Document section:
* * * *
Abstract:

The paper mainly studies biharmonic equation in $R^N(N>4)$ as
$$
\left\{
\begin{array}{ll}
\Delta^2 u+\lambda u=\overline{f}(x,u);\\
\lim\limits_{|x|\rightarrow\infty}u(x)=0;\\
u\in{H^2}(R^N),\hspace{0.1cm}x\in{R^N }.
\end{array}
\right.
$$

For studying it, the authors change it to the biharmonic equation with a perturbation in $R^N(N>4)$ as
$$
\left\{
\begin{array}{ll}
\Delta^2 u+\lambda u=f(u)+\varepsilon g(x,u);\\
\lim\limits_{|x|\rightarrow\infty}u(x)=0;\\
u\in{H^2}(R^N),\hspace{0.1cm}x\in{R^N }
\end{array}
\right.
* * * *
Required actions:
a - List the three conditions in the perturbed system that the biharmonic-equation abstract gives.
b - Carry on the biharmonic-equation abstract from the point where it stops.
The entries play no part in any of this.

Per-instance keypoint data
* * * *
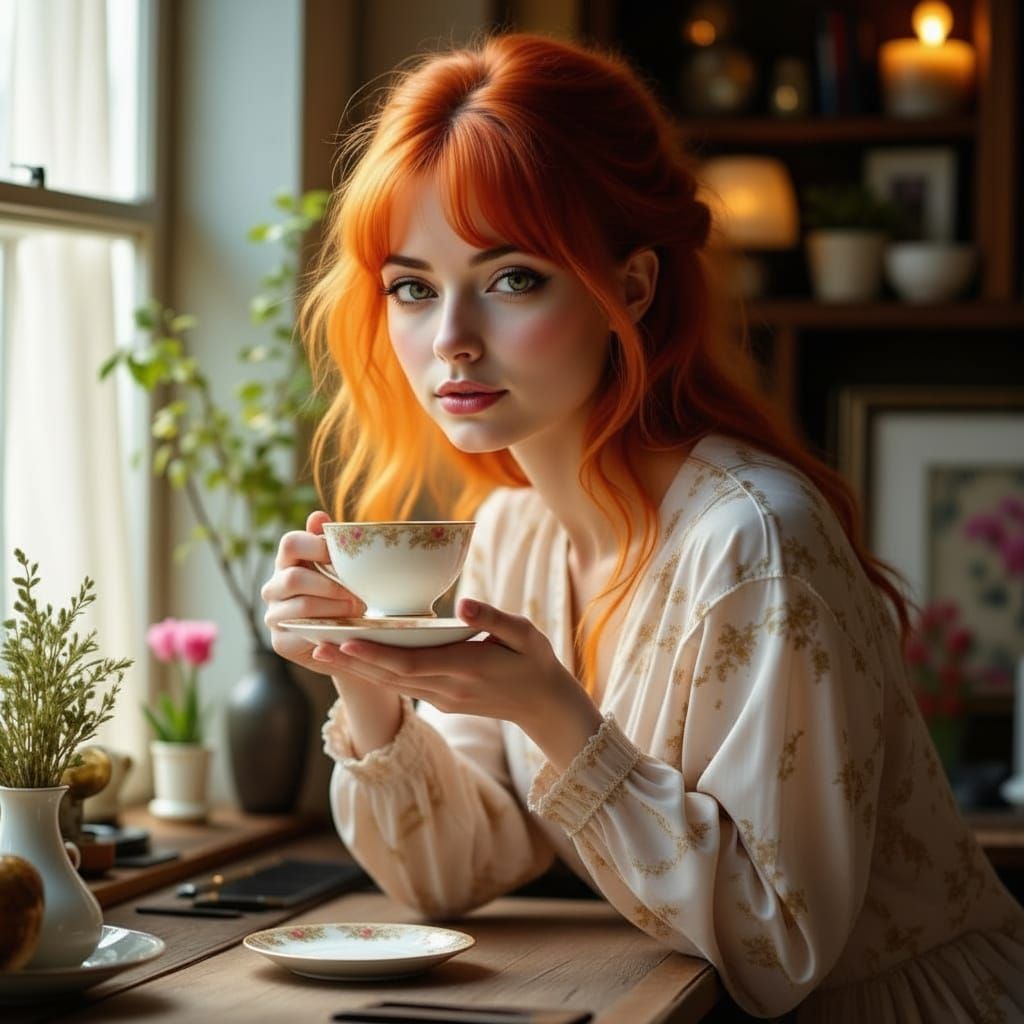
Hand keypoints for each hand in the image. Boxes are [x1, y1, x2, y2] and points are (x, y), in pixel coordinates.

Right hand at [261, 511, 366, 676]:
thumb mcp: (339, 568)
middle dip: (330, 586)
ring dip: (334, 608)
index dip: (317, 546)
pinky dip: (328, 628)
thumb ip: (329, 543)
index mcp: (288, 562)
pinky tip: (344, 628)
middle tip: (357, 595)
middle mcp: (274, 587)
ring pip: (301, 606)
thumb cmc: (341, 594)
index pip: (290, 543)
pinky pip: (302, 632)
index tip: (343, 559)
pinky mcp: (281, 641)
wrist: (340, 638)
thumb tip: (318, 515)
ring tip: (357, 611)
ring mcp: (274, 615)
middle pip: (293, 578)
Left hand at [312, 597, 604, 770]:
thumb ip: (492, 619)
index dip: (375, 653)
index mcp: (464, 668)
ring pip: (389, 683)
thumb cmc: (535, 661)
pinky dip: (373, 673)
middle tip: (313, 644)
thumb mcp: (523, 634)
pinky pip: (400, 686)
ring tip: (320, 651)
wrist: (544, 705)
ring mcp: (441, 698)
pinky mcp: (440, 700)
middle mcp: (446, 688)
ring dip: (354, 668)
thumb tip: (462, 604)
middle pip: (388, 676)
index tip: (344, 639)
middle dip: (349, 661)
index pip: (410, 662)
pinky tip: (353, 660)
* * * *
Expected responses:
a -
- $\Delta^2 u+\lambda u=f(u)+\varepsilon g(x,u)$
- $\lim\limits_{|x|\rightarrow\infty}u(x)=0$
- $u\in{H^2}(R^N),\ x\in{R^N}$

b -
$$
and use the perturbation method to study it (where
$f(u)=\lim\limits_{|x|\longrightarrow \infty}\overline{f}(x,u),\varepsilon g(x,u)=\overline{f}(x,u)-f(u),\varepsilon$
is a small constant).

The authors can prove the existence of nontrivial
solutions of the above question under some conditions.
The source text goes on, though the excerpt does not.